The Irish Convention was an assembly which sat in Dublin, Ireland from July 1917 until March 1918 to address the Irish question and other constitutional problems relating to an early enactment of self-government for Ireland, to debate its wider future, discuss and come to an understanding on recommendations as to the best manner and means this goal could be achieved. It was a response to the dramatically altered Irish political climate after the 1916 rebellion and proposed by David Lloyd George, Prime Minister of the United Kingdom of Great Britain and Ireland, in May 1917 to John Redmond, leader of the Irish Parliamentary Party, announcing that 'Ireland should try her hand at hammering out an instrument of government for her own people'.

The Convention was publicly called in June 1917, to be composed of representative Irishmen from different political parties and spheres of interest. After months of deliberations, the Convention's final report—which had been agreed upon in March 1918—was seriously undermined. With the urgent need for military manpower on the Western Front following the German Spring Offensive, the government decided in April 1918 to simultaneously introduce Home Rule and apply conscription to Ireland. This "dual policy" of conscription and devolution heralded the end of a political era.

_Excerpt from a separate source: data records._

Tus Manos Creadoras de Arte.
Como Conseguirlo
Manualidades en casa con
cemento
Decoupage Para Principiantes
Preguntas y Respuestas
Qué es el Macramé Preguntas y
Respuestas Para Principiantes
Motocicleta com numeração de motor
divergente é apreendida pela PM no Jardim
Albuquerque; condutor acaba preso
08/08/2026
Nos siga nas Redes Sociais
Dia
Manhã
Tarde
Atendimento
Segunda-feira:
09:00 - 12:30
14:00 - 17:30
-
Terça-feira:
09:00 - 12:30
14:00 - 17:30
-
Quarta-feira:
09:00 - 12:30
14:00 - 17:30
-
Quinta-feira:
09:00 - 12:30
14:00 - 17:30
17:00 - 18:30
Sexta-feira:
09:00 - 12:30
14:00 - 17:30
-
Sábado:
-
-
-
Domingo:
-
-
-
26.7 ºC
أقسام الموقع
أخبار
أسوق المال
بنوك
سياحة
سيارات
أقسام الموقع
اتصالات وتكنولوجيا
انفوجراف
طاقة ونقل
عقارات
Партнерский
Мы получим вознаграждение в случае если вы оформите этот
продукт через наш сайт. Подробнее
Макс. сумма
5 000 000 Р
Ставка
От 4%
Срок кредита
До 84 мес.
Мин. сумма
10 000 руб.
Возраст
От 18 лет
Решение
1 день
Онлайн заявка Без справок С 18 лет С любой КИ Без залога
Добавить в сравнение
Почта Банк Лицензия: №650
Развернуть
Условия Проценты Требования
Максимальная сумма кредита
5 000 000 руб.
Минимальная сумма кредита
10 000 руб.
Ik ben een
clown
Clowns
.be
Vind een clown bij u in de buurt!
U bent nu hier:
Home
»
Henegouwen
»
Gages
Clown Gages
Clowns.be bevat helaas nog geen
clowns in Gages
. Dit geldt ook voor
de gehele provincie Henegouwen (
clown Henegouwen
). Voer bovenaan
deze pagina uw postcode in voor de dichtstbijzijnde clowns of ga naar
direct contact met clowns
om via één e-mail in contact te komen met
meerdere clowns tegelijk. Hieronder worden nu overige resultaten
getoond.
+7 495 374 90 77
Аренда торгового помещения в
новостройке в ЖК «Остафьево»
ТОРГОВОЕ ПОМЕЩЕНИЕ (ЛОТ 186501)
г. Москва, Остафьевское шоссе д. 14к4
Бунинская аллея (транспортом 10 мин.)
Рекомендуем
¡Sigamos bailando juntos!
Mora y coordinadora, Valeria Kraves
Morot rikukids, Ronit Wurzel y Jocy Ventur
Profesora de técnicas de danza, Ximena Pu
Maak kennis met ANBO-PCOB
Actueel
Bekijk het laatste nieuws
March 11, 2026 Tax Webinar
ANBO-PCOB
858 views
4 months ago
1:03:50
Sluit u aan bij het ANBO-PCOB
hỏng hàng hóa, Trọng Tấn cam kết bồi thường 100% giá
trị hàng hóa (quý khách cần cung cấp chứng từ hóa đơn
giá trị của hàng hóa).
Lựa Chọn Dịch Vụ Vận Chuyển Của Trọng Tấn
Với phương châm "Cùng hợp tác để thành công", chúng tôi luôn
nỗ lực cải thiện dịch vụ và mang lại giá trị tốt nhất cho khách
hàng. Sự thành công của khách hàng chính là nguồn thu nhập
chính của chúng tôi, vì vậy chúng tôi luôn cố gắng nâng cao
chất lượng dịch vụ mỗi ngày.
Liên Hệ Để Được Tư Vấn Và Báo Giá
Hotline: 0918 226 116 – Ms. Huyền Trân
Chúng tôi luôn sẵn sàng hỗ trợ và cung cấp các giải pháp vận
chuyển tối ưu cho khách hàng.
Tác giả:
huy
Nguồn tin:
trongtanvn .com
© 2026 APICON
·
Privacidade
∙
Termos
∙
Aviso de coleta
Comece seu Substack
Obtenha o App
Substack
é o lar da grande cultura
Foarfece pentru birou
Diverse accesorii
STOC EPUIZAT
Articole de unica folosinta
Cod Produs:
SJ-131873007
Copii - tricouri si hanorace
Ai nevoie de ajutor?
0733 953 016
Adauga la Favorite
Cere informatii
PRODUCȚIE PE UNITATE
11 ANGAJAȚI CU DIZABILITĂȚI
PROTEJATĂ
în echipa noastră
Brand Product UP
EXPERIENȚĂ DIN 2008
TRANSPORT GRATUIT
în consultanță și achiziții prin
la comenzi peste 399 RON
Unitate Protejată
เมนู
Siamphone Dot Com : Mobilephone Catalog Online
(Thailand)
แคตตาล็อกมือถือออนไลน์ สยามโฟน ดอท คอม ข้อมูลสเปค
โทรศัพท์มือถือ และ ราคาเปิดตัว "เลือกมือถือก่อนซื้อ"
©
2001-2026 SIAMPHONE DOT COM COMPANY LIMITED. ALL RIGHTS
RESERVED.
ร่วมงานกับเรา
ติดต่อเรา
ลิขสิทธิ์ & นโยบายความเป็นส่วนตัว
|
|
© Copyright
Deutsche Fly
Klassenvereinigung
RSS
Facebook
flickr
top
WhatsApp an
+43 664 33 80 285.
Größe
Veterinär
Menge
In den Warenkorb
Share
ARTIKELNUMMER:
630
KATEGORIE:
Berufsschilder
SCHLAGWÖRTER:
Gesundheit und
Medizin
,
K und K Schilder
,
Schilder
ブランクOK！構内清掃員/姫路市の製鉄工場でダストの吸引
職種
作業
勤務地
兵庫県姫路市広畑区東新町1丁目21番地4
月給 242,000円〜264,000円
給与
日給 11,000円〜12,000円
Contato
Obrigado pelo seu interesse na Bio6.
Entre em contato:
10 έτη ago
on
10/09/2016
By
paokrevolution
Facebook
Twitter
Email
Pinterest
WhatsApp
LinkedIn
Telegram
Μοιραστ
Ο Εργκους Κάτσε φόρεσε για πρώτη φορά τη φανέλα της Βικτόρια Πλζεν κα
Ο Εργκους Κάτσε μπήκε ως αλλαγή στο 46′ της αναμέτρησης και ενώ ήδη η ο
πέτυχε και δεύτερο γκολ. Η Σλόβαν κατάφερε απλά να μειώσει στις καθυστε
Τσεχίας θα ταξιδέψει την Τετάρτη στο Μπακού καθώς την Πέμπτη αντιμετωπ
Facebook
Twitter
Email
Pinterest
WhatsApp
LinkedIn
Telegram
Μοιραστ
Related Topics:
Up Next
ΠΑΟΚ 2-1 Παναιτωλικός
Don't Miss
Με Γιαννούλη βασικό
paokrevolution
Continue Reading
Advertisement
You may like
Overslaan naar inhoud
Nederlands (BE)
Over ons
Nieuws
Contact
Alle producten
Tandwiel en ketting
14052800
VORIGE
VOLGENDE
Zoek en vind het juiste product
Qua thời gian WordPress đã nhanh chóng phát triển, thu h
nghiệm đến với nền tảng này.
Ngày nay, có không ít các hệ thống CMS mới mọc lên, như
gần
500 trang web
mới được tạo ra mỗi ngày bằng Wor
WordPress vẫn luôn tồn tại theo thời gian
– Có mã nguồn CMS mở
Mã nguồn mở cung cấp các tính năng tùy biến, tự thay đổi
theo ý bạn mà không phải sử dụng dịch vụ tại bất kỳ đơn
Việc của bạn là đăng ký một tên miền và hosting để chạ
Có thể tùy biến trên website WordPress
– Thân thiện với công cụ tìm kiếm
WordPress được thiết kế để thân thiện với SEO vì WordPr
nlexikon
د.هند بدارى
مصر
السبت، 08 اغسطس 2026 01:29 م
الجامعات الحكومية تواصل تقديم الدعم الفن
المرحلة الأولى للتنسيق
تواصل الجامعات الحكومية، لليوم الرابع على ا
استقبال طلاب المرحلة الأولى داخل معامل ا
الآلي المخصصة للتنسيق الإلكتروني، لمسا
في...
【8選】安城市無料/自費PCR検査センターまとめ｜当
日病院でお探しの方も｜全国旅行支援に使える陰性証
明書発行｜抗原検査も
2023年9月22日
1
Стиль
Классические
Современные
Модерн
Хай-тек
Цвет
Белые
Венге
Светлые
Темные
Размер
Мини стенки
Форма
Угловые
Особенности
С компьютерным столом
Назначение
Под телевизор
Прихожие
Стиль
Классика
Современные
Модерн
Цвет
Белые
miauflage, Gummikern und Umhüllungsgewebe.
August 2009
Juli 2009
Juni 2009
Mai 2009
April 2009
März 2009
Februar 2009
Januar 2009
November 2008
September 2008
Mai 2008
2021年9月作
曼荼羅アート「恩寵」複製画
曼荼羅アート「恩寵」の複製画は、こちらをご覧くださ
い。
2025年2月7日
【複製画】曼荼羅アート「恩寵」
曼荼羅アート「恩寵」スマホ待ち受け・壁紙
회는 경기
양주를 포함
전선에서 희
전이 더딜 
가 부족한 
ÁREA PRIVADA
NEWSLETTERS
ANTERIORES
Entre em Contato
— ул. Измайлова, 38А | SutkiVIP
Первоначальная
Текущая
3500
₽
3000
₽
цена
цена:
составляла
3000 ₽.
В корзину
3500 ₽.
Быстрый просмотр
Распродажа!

Self-government for Ireland had been the predominant political issue between Ireland and Britain during the 1880s, spearheaded by Charles Stewart Parnell. It was reflected in three Home Rule bills, all bitterly opposed by Ulster Unionists. The first two bills were rejected by parliament, culminating in the passing of the Third Irish Home Rule Act (properly, the Government of Ireland Act 1914) on the 25 May by the House of Commons of the United Kingdom. The government conceded to pressure by the Ulster leader Sir Edward Carson and introduced an Amending Bill proposed by the House of Lords, to give effect to the exclusion of Ulster constructed on the basis of county option and six-year exclusion, the same formula previously rejected by Unionists in March. On 18 September 1914 Home Rule was enacted and simultaneously postponed for the duration of the European War which erupted in August. The Ulster question was 'solved' in the same way: through the promise of amending legislation which was left undefined. Unionists were in disarray, wounded by the enactment of Home Rule and by the absence of any definite arrangement for the exclusion of Ulster.